The ambitious novel with a regard for humour is not dead, but is beleaguered; the novel by a woman which sets out to describe, with humour and wit, a domestic scenario is now a real rarity. It's hard to imagine an Evelyn Waugh or an Elizabeth Taylor making their way nowadays. Daisy Goodwin has an excellent point. I hope she carries the day, in the end, by awarding the prize to something intended, in the broadest sense, to amuse us.

And the winner is ... Hollywood's divorce lawyer

If you want to know how often Oscars were awarded to a man over 60, or to the role of a disabled character – the early years are full of prizes given to tales of deaf ballerinas – there will be a statistician, somewhere, who can tell you. This week, Sandra Bullock walked out on her husband within days of winning the Best Actress Oscar. Naturally, there was a statistician on hand to tell you how many times marital discord has followed on from an actress winning the prize. Don't they have anything better to do?

Gwyneth Paltrow in 1999; Helen Hunt in 1998; Halle Berry in 2002; Julia Roberts in 2001; Reese Witherspoon in 2006; all ended long-running relationships soon after the award, preferring the little gold man to the large hairy one. Susan Sarandon, we are told – I think this may be stretching a point – split up with Tim Robbins a mere 14 years after winning an Oscar in 1996. Could it be that the husbands and partners can't stand to be outshone? Or might they have made a pact with their honour to stick with a needy diva just until they made it, and not one moment longer? Interestingly, it doesn't seem to happen with the wives of Oscar-winning actors. I dare say they have put up with towering egos so long, the addition of a thirteen-and-a-half-inch statuette wouldn't add too greatly to their domestic burden.

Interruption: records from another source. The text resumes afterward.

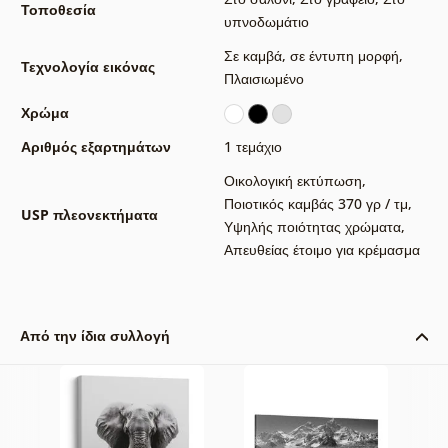
Τοποθεσία
υπνοδωμάτιο
Σε καμβά
,
σε έντυπη μορφή
,
Τεχνολογία εικόνας
Πλαισιωμένο
Χρώμα
Αριθμός εξαρτημάτων
1 τεμάχιο
Οικολογική εκτύπωση
,
Ποιοτικός καμβάς 370 γρ / τμ
,
USP πλεονεκτήματα
Υψηλής ποιότητας χρώματα
,
Απευθείας έτοιμο για κρέμασμα
Από την ίδια συλλογή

This case takes the biscuit for sheer spite

A Michael Campbell, working through the night at a call centre, was overcome with temptation, and ate some biscuits from a workmate's desk.

What follows tells you a great deal about Britain today. Instead of saying "Do you think you could not eat my biscuits," or suggesting that they pool in together for office biscuits, the owner of the biscuits, Pamela Harrison, brought the matter to management. Since the workers were constantly filmed on CCTV – of course they were – Mr Campbell was caught bang to rights. The matter came to court, where he was fined £7 for the biscuits and £150 in costs. The magistrate, Lesley Pyrah, called his actions "a breach of trust", rather than, for instance, "a total load of crap clogging up my courtroom."

" De minimis non curat lex" used to be quite a good motto for lawyers. So Mr Campbell ate someone else's biscuits. Big deal. Against the sheer, terrifying boredom of working nights in a Newcastle call centre, there would seem to be no defence except the wild excitement of nicking the ghastly Ms Harrison's biscuits. Mr Campbell maintained that he thought the biscuits had been bought by the company, Convergys, for communal use.

Which, considering that they are the sort of bastards that apparently film their employees at work, seems an unrealistically held belief. I wonder how much money Convergys would save, and how much employee goodwill, if they scrapped the surveillance and handed out Hobnobs instead.